A few weeks ago the most upvoted app on Product Hunt was a simple website that curated the best Youtube channels to learn new skills called Channels Stack. The website organizes hundreds of popular Youtube channels into defined categories that help you learn. Simple enough.
One of the most popular new-ish newsletters today is one that has little original writing. The Browser is a daily email from the result of a person who reads 1000 articles a day, picks the best five, writes a short summary about each one, and sends it out to his list. Paid subscribers get access to his curation every day and free subscribers get an email once a week or so. Interestingly enough, many of the articles linked to do not have a paywall. For example, the first article in February 25th’s Browser is one about golf and Brooks Koepka and it directs you to the non-paywalled article at GQ.
These two examples clarify interesting trends going on in marketing, content creation, and community building.
First, the amount of content to consume is endless and the conundrum of where to spend one’s valuable time is only getting more complex. Every day there’s a new podcast published, or blog post to read, or a book recommendation to order on Amazon.
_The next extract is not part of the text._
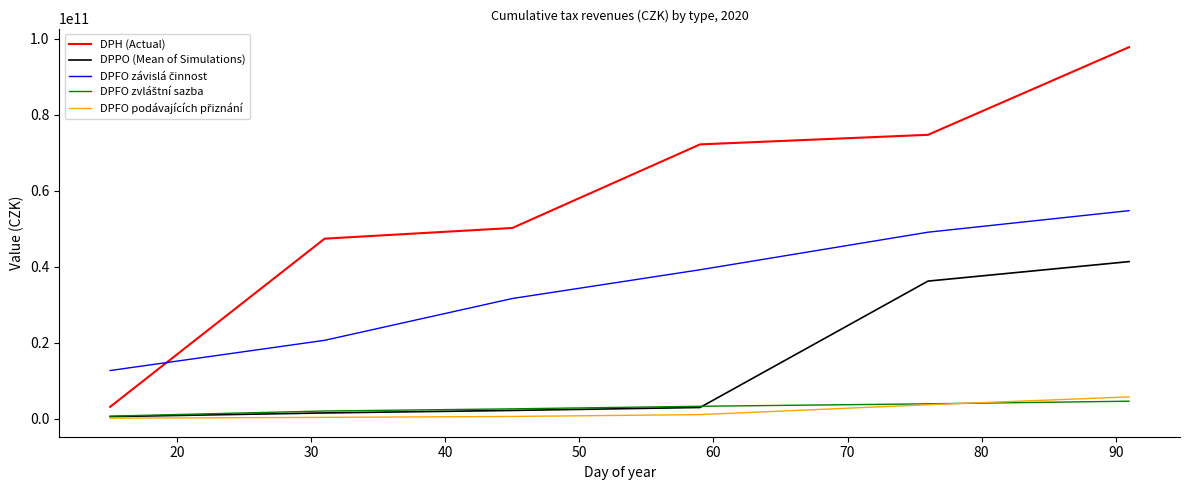

True or false: DPH (Actual) and DPPO (Mean of Simulations) cross at least once.

False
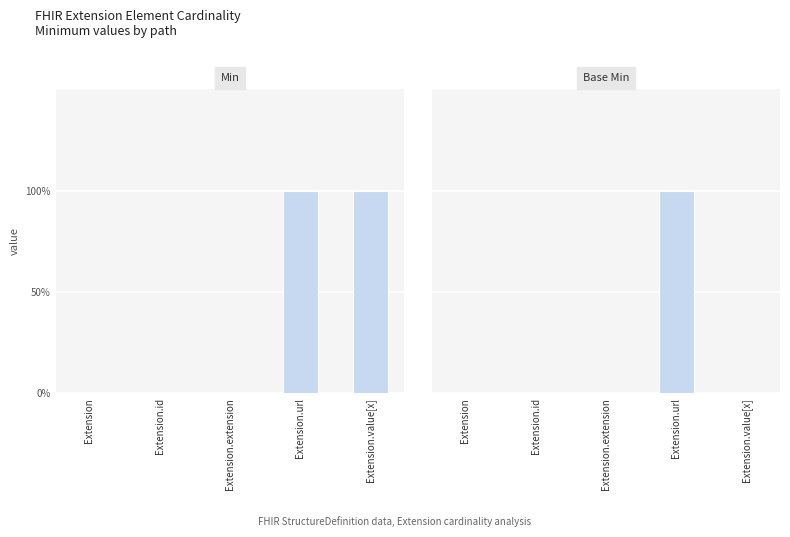

What are all the series names shown in the legend?

Min, Base Min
The amount of content out there has gotten so vast the market for credible curators is growing. Also, the amount of evergreen content on the web creates a large opportunity for folks to have delayed discoveries. For example, I recently found two “new” podcasts (for me) that started back in 2018.
Two, curation is an amazing way to generate eyeballs. If you’re not going to create the content, the second best option is to curate it. For ChannelsStack to generate so many upvotes and eyeballs through a simple packaging of existing content, that alone proves the validity of curation. If you don’t believe that, look at The Browser. The editor is charging people money, who are not only paying him, but raving about his site, in order to be directed to a free content on another website. Last week, we interviewed Andy Powell at CallRail, he shared his origin story around how he curated BMW body shops into a million dollar plus business, which helped him bootstrap CallRail.
Three, curating great content of a particular niche is an amazing way to build community. Hook folks with the time saving curation but offer them something else in advance.
Four, use it as a way test market interest and engagement. You’ll know shortly whether your approach or industry or niche has legs. From the examples above, it’s clear people want to learn new skills and people want to save time exploring the latest and greatest articles on the internet.
Curating the most interesting content and people is a great way to make positive momentum towards your go-to-market goals and the ways to do it are limitless.